As I mentioned way back LINQ SelectMany() has very helpful overload parameter to project items. This comes handy in cases with complex many-to-many schemas where you want LINQ query to be as close to hand written as possible, and as a matter of fact, it turns out to be pretty close.

Suppose we have this database schema


Which is mapped to these POCOs (or POCO mapped to schema, that's not important):

public class DimSystem  
    public int SystemId { get; set; }
    public string Name { get; set; }
    public virtual List<DimModule> Modules { get; set; }

public class DimModule  
    public int ModuleId { get; set; }
    public string Name { get; set; }
    public virtual List<DimSystem> Systems { get; set; } 
    public virtual List<FactMetrics> Metrics { get; set; }

public class FactMetrics  
    public int DateId { get; set; }
    public int? ModuleId { get; set; }
    public virtual DimModule Module { get; set; }
    public int? LinesOfCode { get; set; }

In other words, on object level System and Module are many-to-many and Module with Metrics are many-to-many as well.
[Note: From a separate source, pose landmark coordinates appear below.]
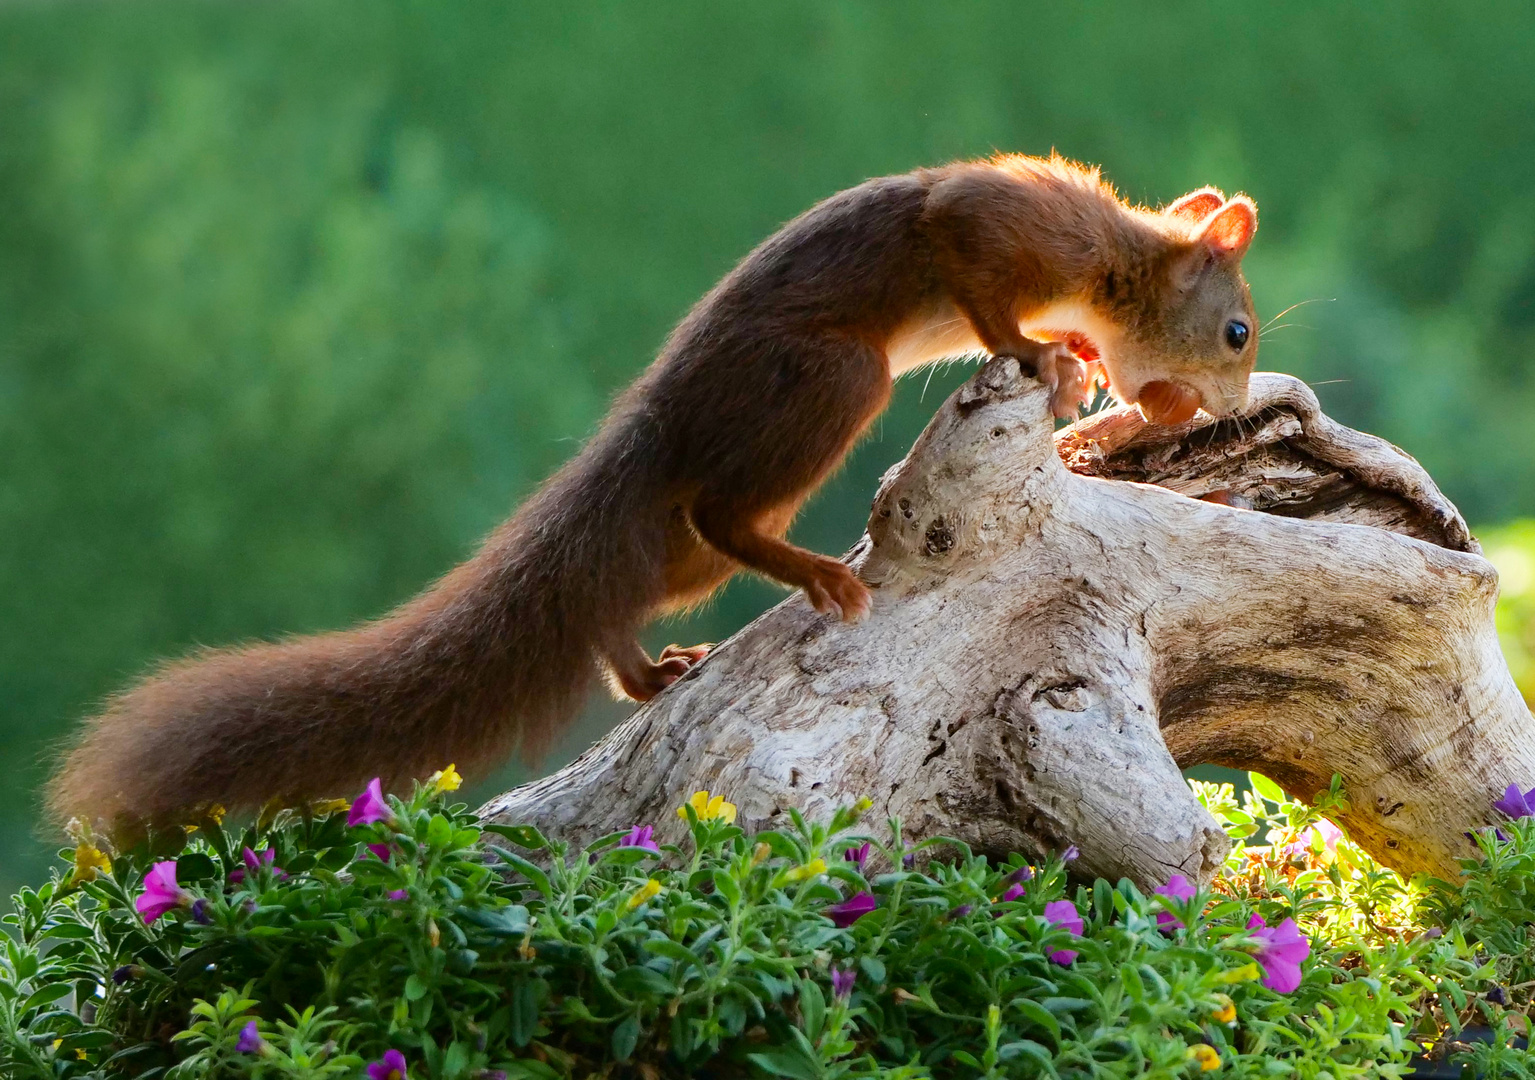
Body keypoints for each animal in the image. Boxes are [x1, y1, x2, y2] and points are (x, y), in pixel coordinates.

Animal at [51, 154, 1258, 828]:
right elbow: (983, 290)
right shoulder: (990, 225)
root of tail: (655, 423)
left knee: (636, 579)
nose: (1207, 411)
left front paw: (1078, 355)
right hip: (828, 381)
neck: (1111, 257)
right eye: (1238, 331)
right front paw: (1049, 352)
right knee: (721, 517)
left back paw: (649, 673)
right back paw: (816, 576)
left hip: (681, 540)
Okay, given that, I want to see lines of code for the systems on a given date. If I were to write a query by hand, it would be something like this:

SELECT ds.SystemId,  
FROM DimSystem ds  
JOIN DimSystemModule AS dsm ON dsm.SystemId = ds.SystemId  
JOIN FactMetrics AS fm ON fm.ModuleId = dsm.ModuleId  
WHERE fm.DateId = @dateId;  

In LINQ it would be this:

var query = _context.Systems  
    .SelectMany(s => s.Modules, (s, d) => new { System = s, MetricsList = d.Metrics })
    .SelectMany(s => s.MetricsList, (s, d) => new { System = s.System, MetricsItem = d })
    .Where(w => w.MetricsItem.DateId == dateId)
    .Select(s => new ViewModels.MetricsItem
        Id = s.System.SystemId,
        Name = s.System.Name,
        LinesOfCode = s.MetricsItem.LinesOfCode       

Here's what is going on here. In the first SelectMany() we ask to flatten Modules which are in Systems. However we don't want to loose our System data since we need SystemId and Name, and this is where projection overload comes in. In (s, d) => ... we ask the output of SelectMany to carry over all System properties plus collection of Metrics, which we need next.

Second SelectMany() does similar thing. It flattens MetricsList and passes it on along with Systems from the first step.

Finally, Where and Select do final restriction and projection. Roughly speaking each SelectMany corresponds to TSQL JOIN and the rest of the query follows typical LINQ statement format.

LINQ-generated TSQL turns out to be exactly as hand-written one:

    [Extent1].[SystemId] AS [SystemId], 
    [Extent1].[Name] AS [Name], 
    [Extent3].[LinesOfCode] AS [LinesOfCode]    
    FROM   [dbo].[DimSystem] AS [Extent1]
    INNER JOIN [dbo].[DimSystemModule] AS [Extent2] ON [Extent1].[SystemId] = [Extent2].[SystemId]
    INNER JOIN [dbo].[FactMetrics] AS [Extent3] ON [Extent2].[ModuleId] = [Extent3].[ModuleId]
    WHERE [Extent3].[DateId] = @p__linq__0

Two other choices of writing the same query that I can think of are LINQ Join and Any. Would it be more efficient and concise? Maybe, but I doubt.